== Directions ==
Going through the entries below, copy out each line that contains "Audacy".

Saved entries
▬▬▬
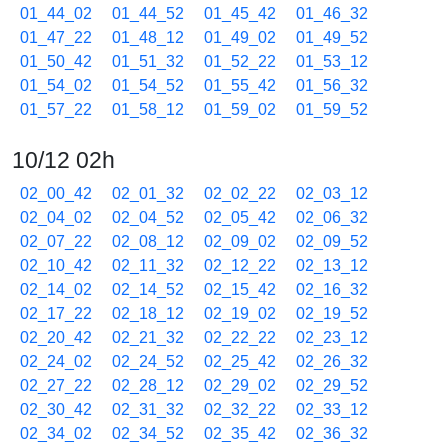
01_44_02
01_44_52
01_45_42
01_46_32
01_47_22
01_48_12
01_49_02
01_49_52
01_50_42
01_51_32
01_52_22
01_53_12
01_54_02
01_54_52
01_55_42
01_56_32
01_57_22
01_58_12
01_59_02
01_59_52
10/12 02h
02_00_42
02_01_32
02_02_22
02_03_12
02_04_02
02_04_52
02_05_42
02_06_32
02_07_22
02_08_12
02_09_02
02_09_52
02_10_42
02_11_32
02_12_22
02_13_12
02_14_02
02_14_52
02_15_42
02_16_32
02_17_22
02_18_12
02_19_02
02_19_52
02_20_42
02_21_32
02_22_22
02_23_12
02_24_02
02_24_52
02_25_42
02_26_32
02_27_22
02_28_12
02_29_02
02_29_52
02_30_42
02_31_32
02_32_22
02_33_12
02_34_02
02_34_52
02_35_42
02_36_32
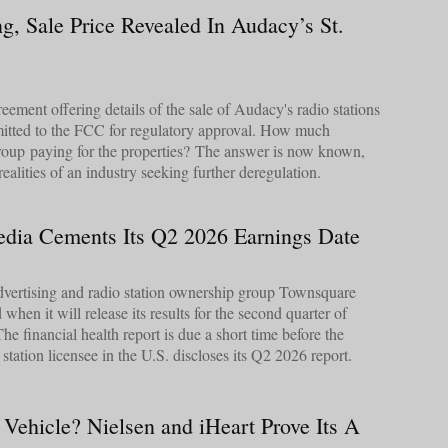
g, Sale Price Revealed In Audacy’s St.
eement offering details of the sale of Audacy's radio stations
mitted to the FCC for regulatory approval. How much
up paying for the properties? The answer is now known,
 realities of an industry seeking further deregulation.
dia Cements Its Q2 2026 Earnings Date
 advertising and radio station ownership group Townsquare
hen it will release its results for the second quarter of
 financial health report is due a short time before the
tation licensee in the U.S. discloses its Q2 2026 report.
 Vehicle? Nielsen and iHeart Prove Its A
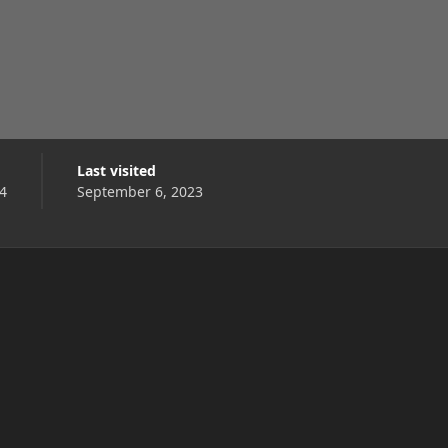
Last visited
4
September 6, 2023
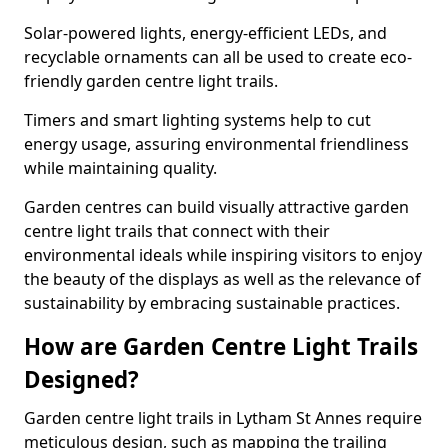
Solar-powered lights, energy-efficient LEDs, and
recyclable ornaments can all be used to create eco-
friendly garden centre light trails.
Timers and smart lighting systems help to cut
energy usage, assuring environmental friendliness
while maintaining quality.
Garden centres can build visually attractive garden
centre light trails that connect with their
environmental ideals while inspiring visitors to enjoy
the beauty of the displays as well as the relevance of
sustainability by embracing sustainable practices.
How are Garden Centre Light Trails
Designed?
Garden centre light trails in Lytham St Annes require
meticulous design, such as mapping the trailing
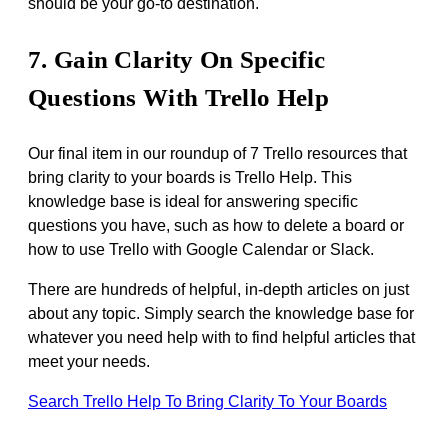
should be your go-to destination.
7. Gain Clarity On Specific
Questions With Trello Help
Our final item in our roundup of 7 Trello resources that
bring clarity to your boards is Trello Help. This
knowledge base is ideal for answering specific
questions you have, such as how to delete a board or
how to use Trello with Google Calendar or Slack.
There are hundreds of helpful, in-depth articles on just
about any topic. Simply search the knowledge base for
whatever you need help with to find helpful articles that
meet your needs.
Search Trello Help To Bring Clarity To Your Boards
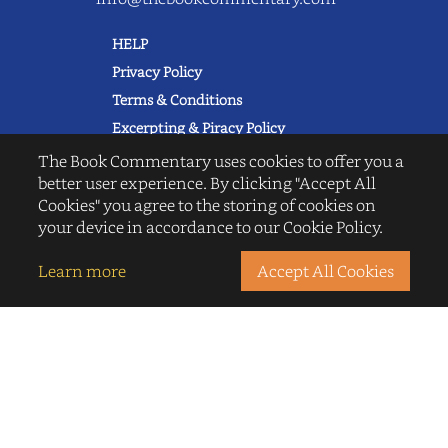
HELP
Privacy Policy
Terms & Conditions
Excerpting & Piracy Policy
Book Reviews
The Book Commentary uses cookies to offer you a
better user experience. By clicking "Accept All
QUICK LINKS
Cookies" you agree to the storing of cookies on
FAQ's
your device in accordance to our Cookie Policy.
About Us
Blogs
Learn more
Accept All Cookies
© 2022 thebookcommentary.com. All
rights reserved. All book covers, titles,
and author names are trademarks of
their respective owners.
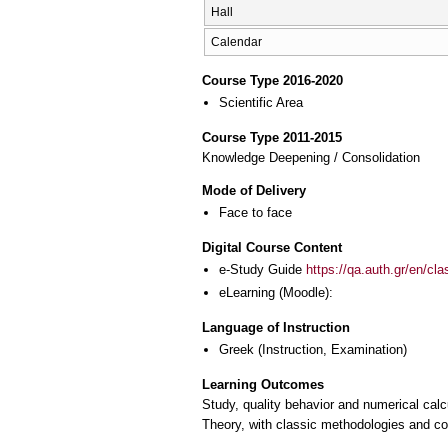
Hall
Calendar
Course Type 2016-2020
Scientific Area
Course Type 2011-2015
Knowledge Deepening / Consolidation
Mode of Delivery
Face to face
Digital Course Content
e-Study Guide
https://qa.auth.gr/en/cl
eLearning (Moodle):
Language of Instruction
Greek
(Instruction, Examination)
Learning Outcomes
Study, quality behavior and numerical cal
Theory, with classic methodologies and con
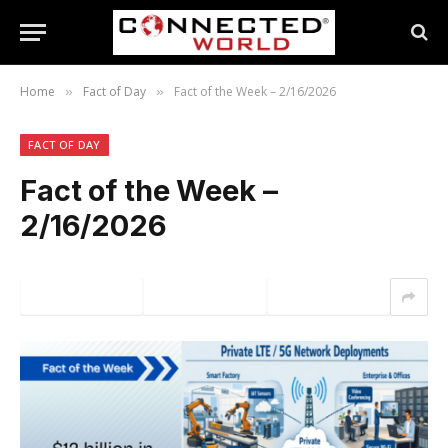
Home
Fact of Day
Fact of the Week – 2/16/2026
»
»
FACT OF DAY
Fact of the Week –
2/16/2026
▬▬▬
== Solution to the exercise ==
g, Sale Price Revealed In Audacy’s St.
eement offering details of the sale of Audacy's radio stations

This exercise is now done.